In Hebron, there is a permanent presence of more than 3,000 soldiers to protect a settler population of only around 600 persons.

Tel Rumeida is situated in the H2 area of the city, which is under complete Israeli military control and puts Palestinian residents in constant contact with both settlers and soldiers. “The problem is not just the number of settlers here. It’s also how they think,” said Abu Haikal.

Violent reputation

Israeli settlers in Tel Rumeida have a reputation as some of the most violent in the West Bank. Among them is Baruch Marzel, a US-born settler and former spokesperson for Kach, a right-wing Zionist group that has been deemed a terrorist organization by the United States, Canada, the European Union and Israel.

Over the years, Abu Haikal has accumulated several videos and photographs of settlers and soldiers attacking local Palestinian residents, including her children. The scenes include Israeli tanks rolling across her yard and soldiers violently arresting Palestinians.

Around 20 settlers, while working on the excavation, recently “threw rocks and smashed out eight house windows on the first and second floor of our house,” said Abu Haikal. “They also attacked some of our neighbors.”

Although Israeli settlers assault Tel Rumeida’s residents on a near-daily basis, the Israeli military has only bothered to arrest Palestinians.

As the settlers uprooted their almond trees on 5 January, Abu Haikal’s nephew Sami was arrested after entering the excavation area. Soldiers told the family he had broken the law by going into a closed military zone.

“The settlers attack Palestinian homes, throw stones, and often physically beat up Palestinians, including women and kids,” said Issa Amro, coordinator of Youth Against Settlements, a Hebron-based group that raises awareness about Israel’s activities in the city.

Goal of displacement

He told The Electronic Intifada that the areas of the city under the most pressure right now are Tel Rumeida, Shuhada Street and the Ibrahimi Mosque.

“In these areas, the soldiers are arresting kids, detaining them and giving them a hard time. It’s putting more pressure on us … for the goal of displacing Palestinians here.”

An Israeli soldier allegedly threatened to kill a Palestinian schoolgirl near the Ibrahimi Mosque as she was making her way home, reported Ma’an News Agency last week (“Hebron schoolgirl says Israeli soldier threatened to kill her,” 15 January 2014).

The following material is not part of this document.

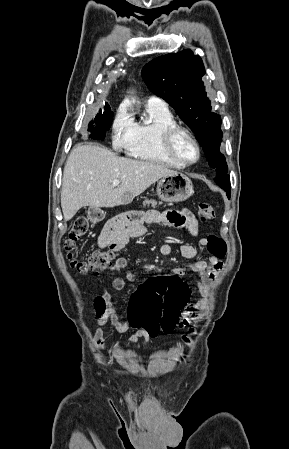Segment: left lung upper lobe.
Returning <instances> with one entry per match:
<instances>
[{"label":"left lung upper lobe","instance_id":"obj_1","mask_svg":"<svg viewBox=\"0 0 289 449\" xmlns=\"http://www.w3.org/2000/svg\"><path fill=\"white\" fill-rule=\"evenodd\" d=\"M204 74L201 58L190 50L157 57L142 69L150 91L168 102L195 133L209 165L216 171L215 182L227 189L230 177L225 157L220 152L221 118L211 112L202 81Z\"/></svg>","mask_w":289,"mask_h":449}]
</instances>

Hamed Salem, the chairperson of Birzeit University’s archaeology department, spoke to The Electronic Intifada about Israel’s use of archaeology to implement expansionist policies.

“This is one of the many illegal excavations taking place,” Salem said, referring to the digs in Hebron.

“Archaeology as propaganda”

Rather than being a legitimate archaeological project, Salem noted, it is about “the settlers’ political agenda. They are using archaeology as propaganda to justify their presence” in Hebron.

Salem added that the archaeological park in Tel Rumeida “comes from the same idea” as other excavations used by Israeli settlers and authorities to displace Palestinians.

In Silwan, a Palestinian neighborhood in occupied East Jerusalem, an Israeli settler organization has established the City of David, a state-funded archaeological park.

In Khirbet Susiya, a village in the South Hebron Hills, Palestinian residents were expelled from their original lands in 1986 after Israel declared the area an archaeological zone. Today, they live only a few hundred meters away, dwelling in caves and shaky wooden structures that are frequently bulldozed by Israel’s military.

For Tel Rumeida, the expansion of settlements will translate into more settlers, soldiers and violence against Palestinians. Yet Abu Haikal promised that her family is there to stay.

“I love Tel Rumeida,” she said “It’s in my blood. I’d rather die than leave.”